Une nouvelle tragédie frappe la route migratoire entre l’Afrique de l’Ouest et les îles Canaries. Plus de 80 migrants ont perdu la vie à bord d’une pirogue partie de Gambie, après près de quatre semaines de dérive dans l’Atlantique, selon la Plateforme Sur les traces du migrant (SLTM).
L’embarcation avait quitté la Gambie au début du mois d’août avec 128 personnes à bord, parmi lesquelles quatre femmes et un nourrisson. Après 26 à 27 jours en mer, seuls 45 passagers ont survécu.
La pirogue a été localisée mercredi après-midi par un avion de surveillance, à environ 120 kilomètres au sud de Grande Canarie. Les secours sont intervenus dans la nuit à bord du Guardamar Urania pour évacuer les survivants.
Au moment du sauvetage, cinq corps se trouvaient encore à bord. Les conditions de mer n’ont cependant pas permis aux sauveteurs de récupérer les dépouilles, qui sont restées sur l’embarcation.
Les 45 rescapés, composés selon les premières informations de 44 hommes et d’une femme, ont été conduits au quai d’Arguineguín, dans la commune de Mogán. Ils ont ensuite été pris en charge par les services compétents et la Croix-Rouge.
D’après la SLTM, la Guardia Civil a confirmé à l’ONG espagnole Caminando Fronteras que les inscriptions présentes sur la coque correspondaient à une pirogue partie de Gambie avec 128 passagers.

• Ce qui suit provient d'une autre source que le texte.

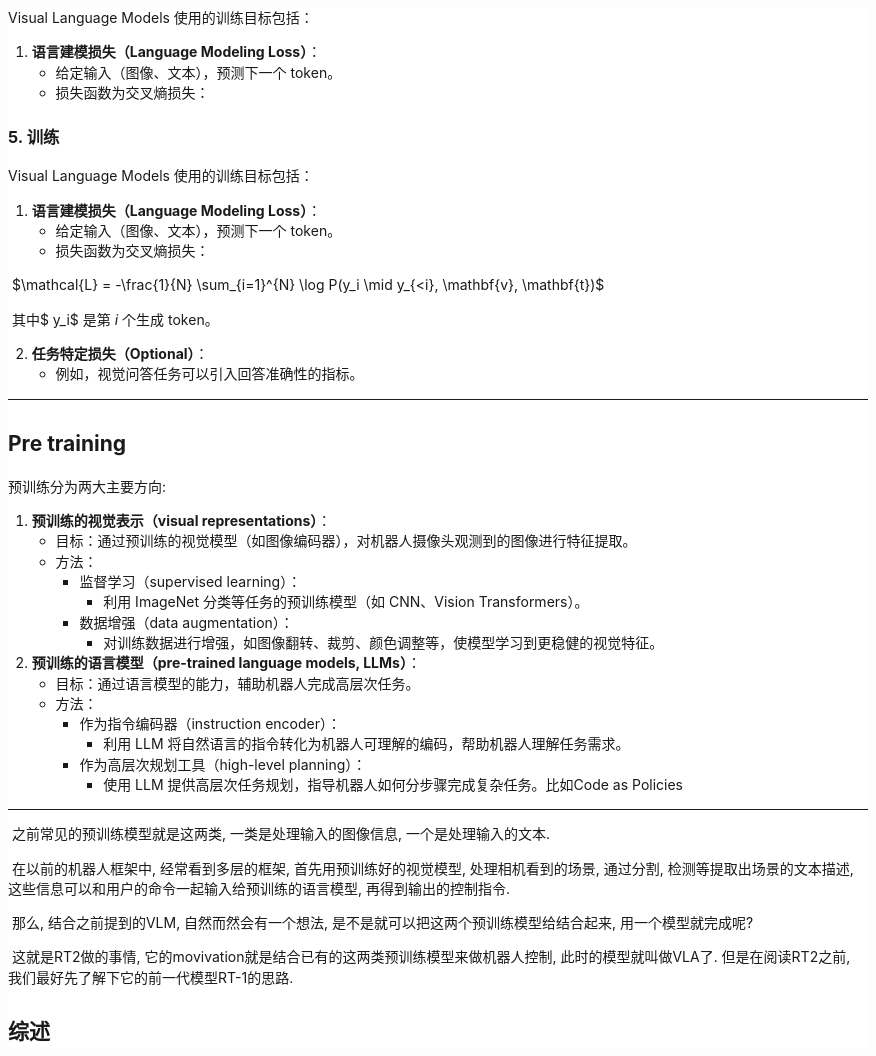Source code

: Visual Language Models 使用的训练目标包括：

1. **语言建模损失（Language Modeling Loss）**：
   - 给定输入（图像、文本），预测下一个 token。
   - 损失函数为交叉熵损失：

### **5. 训练**

Visual Language Models 使用的训练目标包括：

1. **语言建模损失（Language Modeling Loss）**：
   - 给定输入（图像、文本），预测下一个 token。
   - 损失函数为交叉熵损失：

​	$\mathcal{L} = -\frac{1}{N} \sum_{i=1}^{N} \log P(y_i \mid y_{<i}, \mathbf{v}, \mathbf{t})$

​	其中$ y_i$ 是第 $i$ 个生成 token。

2. **任务特定损失（Optional）**：
   - 例如，视觉问答任务可以引入回答准确性的指标。

***

## Pre training

预训练分为两大主要方向: 

1. **预训练的视觉表示（visual representations）**：
   - 目标：通过预训练的视觉模型（如图像编码器），对机器人摄像头观测到的图像进行特征提取。
   - 方法：
     - 监督学习（supervised learning）：
       - 利用 ImageNet 分类等任务的预训练模型（如 CNN、Vision Transformers）。
     - 数据增强（data augmentation）：
       - 对训练数据进行增强，如图像翻转、裁剪、颜色调整等，使模型学习到更稳健的视觉特征。
2. **预训练的语言模型（pre-trained language models, LLMs）**：
   - 目标：通过语言模型的能力，辅助机器人完成高层次任务。
   - 方法：
     - 作为指令编码器（instruction encoder）：
       - 利用 LLM 将自然语言的指令转化为机器人可理解的编码，帮助机器人理解任务需求。
     - 作为高层次规划工具（high-level planning）：
       - 使用 LLM 提供高层次任务规划，指导机器人如何分步骤完成复杂任务。比如Code as Policies

***

​	之前常见的预训练模型就是这两类, 一类是处理输入的图像信息, 一个是处理输入的文本.  

​	在以前的机器人框架中, 经常看到多层的框架, 首先用预训练好的视觉模型, 处理相机看到的场景, 通过分割, 检测等提取出场景的文本描述, 这些信息可以和用户的命令一起输入给预训练的语言模型, 再得到输出的控制指令. 

​	那么, 结合之前提到的VLM, 自然而然会有一个想法, 是不是就可以把这两个预训练模型给结合起来, 用一个模型就完成呢?  

​	这就是RT2做的事情, 它的movivation就是结合已有的这两类预训练模型来做机器人控制, 此时的模型就叫做VLA了. 但是在阅读RT2之前, 我们最好先了解下它的前一代模型RT-1的思路.



## 综述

Les survivants ont, de leur côté, raconté aux équipes de la Croix-Rouge qu’ils étaient partis à plus d’une centaine et que plusieurs personnes étaient décédées pendant la traversée.
La SLTM poursuit ses investigations pour identifier les victimes et les survivants et déterminer leurs nationalités. La plateforme cherche notamment à vérifier la présence éventuelle de ressortissants sénégalais parmi les passagers.
Ce drame rappelle une nouvelle fois le lourd tribut payé sur la route de l’Atlantique, l’une des voies migratoires les plus dangereuses vers les Canaries, où les traversées s’effectuent souvent dans des embarcations surchargées et inadaptées à la navigation en haute mer.